===========
ARC Signing
===========

It is highly recommended that Mailman maintainers configure ARC siging of their
outgoing email.  ARC is the standard protocol for authenticating the content
and authenticity of indirect email flows. These are systems that are more
complex than a basic sender -> reciever flow.  Mailing lists are a primary
example of this.

Configuration is handled in the [ARC] section of ``mailman.cfg``, and is mostly
a question of cryptographic key management.  A public/private key pair should
be generated, and the various options configured.
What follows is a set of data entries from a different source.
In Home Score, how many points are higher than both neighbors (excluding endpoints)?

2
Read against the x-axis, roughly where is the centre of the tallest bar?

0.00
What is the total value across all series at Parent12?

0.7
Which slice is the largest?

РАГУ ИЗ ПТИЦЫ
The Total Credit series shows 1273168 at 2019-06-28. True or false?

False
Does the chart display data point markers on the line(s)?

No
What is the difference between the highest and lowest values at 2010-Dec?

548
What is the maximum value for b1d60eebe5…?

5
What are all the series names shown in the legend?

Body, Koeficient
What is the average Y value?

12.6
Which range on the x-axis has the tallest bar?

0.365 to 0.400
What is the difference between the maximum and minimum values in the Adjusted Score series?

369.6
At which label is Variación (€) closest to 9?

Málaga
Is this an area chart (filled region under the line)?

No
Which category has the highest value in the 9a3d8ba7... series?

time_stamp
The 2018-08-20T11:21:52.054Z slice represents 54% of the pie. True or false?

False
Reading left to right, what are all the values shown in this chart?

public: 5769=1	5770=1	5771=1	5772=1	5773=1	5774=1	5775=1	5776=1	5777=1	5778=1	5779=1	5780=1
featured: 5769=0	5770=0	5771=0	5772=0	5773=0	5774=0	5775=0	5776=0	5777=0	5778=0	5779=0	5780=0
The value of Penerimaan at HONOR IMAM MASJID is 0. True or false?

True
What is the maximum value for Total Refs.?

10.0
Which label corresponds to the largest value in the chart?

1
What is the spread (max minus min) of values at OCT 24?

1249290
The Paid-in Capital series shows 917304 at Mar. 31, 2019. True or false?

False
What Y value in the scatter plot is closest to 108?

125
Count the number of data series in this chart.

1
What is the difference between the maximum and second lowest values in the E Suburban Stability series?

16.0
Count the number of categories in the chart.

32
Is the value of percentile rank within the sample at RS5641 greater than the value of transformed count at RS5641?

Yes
See
http://www.gettingemaildelivered.com/dkim-explained-how-to-set-up-and-use-domainkeys-identified-mail-effectively
for reference, as well as the additional documentaion about ARC configuration
in general in schema.cfg.

The private key should be secured locally and made readable to Mailman, and the
can be specified in ``mailman.cfg``::

  [ARC]
  privkey: /path/to/private.key



The public key should be put into a DNS TXT record, and located at:

#{config.ARC.selector}._domainkey.#{config.ARC.domain}

For example:

test._domainkey.example.com

The following is an example TXT record:
::

    "v=DKIM1; k=rsa; p=MIGfMA0GCSqGSIb3DQEBAQUAA4GNADCBiQKBgQCyBwu6PiaDN87t3DVZ84zIrEhCoxtFuv7g52oCwAUXTDnXZ+0XHM/rhkm8XSGr1yLsDc1zLGX8IfITY1dL2CzptdgyiX7vgYjzZqG368C8BtGB5m6nj26NyhSKEdlV7MS9KbASd359ggCeGTT5QjRKEMSauVyVSeapq6ZcpZ9JwQIDAQAB"

The value of the above p= tag should be the public key from your pair.

Enabling signing will result in the addition of three ARC header fields to the
outgoing email, which will be evaluated by the receiver.